What you will need to do is the following:
- Install a bare-bones copy of Mac OS X for Intel on a GUID-formatted drive. Avoid installing any extra languages, print drivers, etc.
- Connect your external FireWire drive to the Intel-based Mac with the bare-bones copy of Mac OS X for Intel.
- Open Disk Utility and select the bare-bones Mac OS X for Intel installation partition (where you just installed Mac OS X for Intel) in the left-hand pane.
- Go to the "File" menu, and select "New > Disk Image from disk0..."
- Save the disk image.
- Now select the "Service Intel" partition on your FireWire hard disk, and click the "Restore" tab.
- Next to the "Source:" field, press the "Image..." button, then select the disk image you just created.
- Go to the "Startup Disk" pane of System Preferences, and select the Mac OS X for Intel installation on your FireWire hard disk in order to bless it and make it accessible from the boot-picker.
- When you startup from the Mac OS X for Intel installation on your FireWire disk, use the same username as on your Mac OS X for PowerPC installation.
You should now be able to boot from the hard drive on all three volumes, on the architecture-appropriate Macs. Test them all, and repeat the steps above if one or more doesn't work.
Step 6: Create a shared Users folder This process will create a shared user folder so that you can have a single account to manage all of your booting partitions. This way, no matter which architecture (PowerPC or Intel) you boot, you will have access to the same settings and information.
- First, boot from the FireWire hard disk on a PowerPC-based Mac. Create a new folder inside the "Users" partition, and name it "Users".
- Now drag and drop your home folder into the new "Users" folder.
- Next, open "NetInfo Manager" (located in Applications/Utilities). Click the lock at the bottom of the screen and enter your administrator password to authenticate.
- Click on "users" in the middle pane, and find the username you setup on your PowerPC partition, e.g.: /Users/(name of user)
- In the Property field at the bottom of the window, look for the "home" property. Double-click the value "/Users/(name of user)" and change it to "/Volumes/Users/Users/(name of user)" (without quotation marks).
- Next go to the "Management" menu at the top of the screen and select "Restart local netinfo domains."
- Log out and back in.

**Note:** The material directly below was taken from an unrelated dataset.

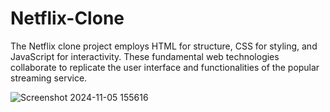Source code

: # Netflix-Clone
The Netflix clone project employs HTML for structure, CSS for styling, and JavaScript for interactivity. These fundamental web technologies collaborate to replicate the user interface and functionalities of the popular streaming service.


![Screenshot 2024-11-05 155616](https://github.com/user-attachments/assets/b7b3b3a9-11e7-43e2-a863-506e667d98de)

Your home icon should now be in the Users folder you made.
Now boot from the FireWire hard disk on an Intel-based Mac and repeat the above steps (except for copying the user folder). This time when you log out and back in again, you will see the exact same home folder you had on the other platform. The two are now sharing the one home folder. Changes made on one architecture will occur for the other as well.
You now have a triple booting service drive with shared home folder. You may have to adjust permissions and other settings folders at the root of the users folder you copied, since just being dragged they didn't maintain the special permissions of the files at the root of your users folder.